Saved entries
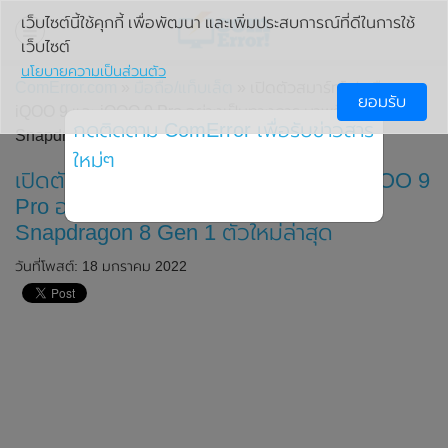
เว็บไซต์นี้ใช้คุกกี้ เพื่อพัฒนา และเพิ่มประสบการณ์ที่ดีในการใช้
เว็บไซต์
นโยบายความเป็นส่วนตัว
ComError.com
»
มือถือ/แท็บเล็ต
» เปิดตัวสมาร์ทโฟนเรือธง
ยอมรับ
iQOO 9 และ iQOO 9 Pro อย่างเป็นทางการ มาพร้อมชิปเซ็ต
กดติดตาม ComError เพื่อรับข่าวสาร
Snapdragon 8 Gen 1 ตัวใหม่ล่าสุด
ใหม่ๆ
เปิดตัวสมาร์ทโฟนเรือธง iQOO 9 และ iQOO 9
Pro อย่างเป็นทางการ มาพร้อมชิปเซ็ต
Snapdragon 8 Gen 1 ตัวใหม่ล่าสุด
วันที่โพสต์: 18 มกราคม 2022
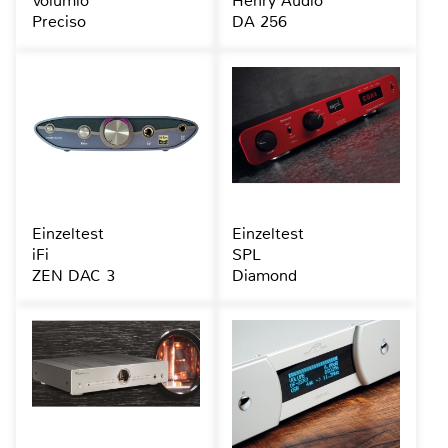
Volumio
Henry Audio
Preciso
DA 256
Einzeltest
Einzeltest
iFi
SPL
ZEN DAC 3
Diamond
==
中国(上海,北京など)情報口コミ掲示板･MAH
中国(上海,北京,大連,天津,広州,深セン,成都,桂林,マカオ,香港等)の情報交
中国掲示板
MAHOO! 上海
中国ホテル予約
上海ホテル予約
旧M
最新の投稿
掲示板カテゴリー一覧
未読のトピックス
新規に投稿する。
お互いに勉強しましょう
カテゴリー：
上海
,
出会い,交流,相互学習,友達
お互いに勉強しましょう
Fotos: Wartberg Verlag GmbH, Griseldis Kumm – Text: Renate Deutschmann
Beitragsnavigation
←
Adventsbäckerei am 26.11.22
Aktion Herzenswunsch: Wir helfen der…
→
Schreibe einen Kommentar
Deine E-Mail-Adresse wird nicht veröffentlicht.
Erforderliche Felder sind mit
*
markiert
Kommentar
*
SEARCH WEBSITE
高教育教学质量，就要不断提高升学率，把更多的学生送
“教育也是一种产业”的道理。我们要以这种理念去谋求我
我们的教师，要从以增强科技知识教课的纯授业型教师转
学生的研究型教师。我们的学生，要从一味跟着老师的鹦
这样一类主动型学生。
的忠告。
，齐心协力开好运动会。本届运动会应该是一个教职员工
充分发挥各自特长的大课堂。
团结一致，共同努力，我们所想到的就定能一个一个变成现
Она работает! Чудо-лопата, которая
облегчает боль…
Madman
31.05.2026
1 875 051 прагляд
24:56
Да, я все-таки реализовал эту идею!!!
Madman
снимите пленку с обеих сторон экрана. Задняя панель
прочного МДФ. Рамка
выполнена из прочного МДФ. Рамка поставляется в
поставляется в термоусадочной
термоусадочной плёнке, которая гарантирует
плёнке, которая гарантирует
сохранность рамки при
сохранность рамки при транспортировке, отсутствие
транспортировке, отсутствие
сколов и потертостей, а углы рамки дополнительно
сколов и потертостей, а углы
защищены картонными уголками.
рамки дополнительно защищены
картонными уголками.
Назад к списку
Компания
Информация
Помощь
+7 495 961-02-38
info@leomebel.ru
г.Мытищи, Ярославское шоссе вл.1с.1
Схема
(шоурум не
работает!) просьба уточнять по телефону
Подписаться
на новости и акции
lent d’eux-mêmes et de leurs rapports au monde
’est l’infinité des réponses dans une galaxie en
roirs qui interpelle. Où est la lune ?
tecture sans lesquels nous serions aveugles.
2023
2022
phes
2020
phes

Work instructions: Copy the lines without any changes, beginning with the line containing "中国(上海,北京など)情報口コミ掲示板･MAH" and continuing through the line containing "高教育教学质量，就要不断提高升学率，把更多的学生送", both included.

Result for this task:
中国(上海,北京など)情報口コミ掲示板･MAH
中国(上海,北京,大連,天津,広州,深セン,成都,桂林,マカオ,香港等)の情報交
中国掲示板
MAHOO! 上海
中国ホテル予約
上海ホテル予約
旧M
最新の投稿
掲示板カテゴリー一覧
未読のトピックス
新規に投稿する。
お互いに勉強しましょう
カテゴリー：
上海
,
出会い,交流,相互学習,友達
お互いに勉強しましょう
Fotos: Wartberg Verlag GmbH, Griseldis Kumm – Text: Renate Deutschmann
Beitragsnavigation
←
Adventsbäckerei am 26.11.22
Aktion Herzenswunsch: Wir helfen der…
→
Schreibe einen Kommentar
Deine E-Mail-Adresse wird nicht veröffentlicht.
Erforderliche Felder sind mit
*
markiert
Kommentar
*
SEARCH WEBSITE
高教育教学质量，就要不断提高升学率，把更多的学生送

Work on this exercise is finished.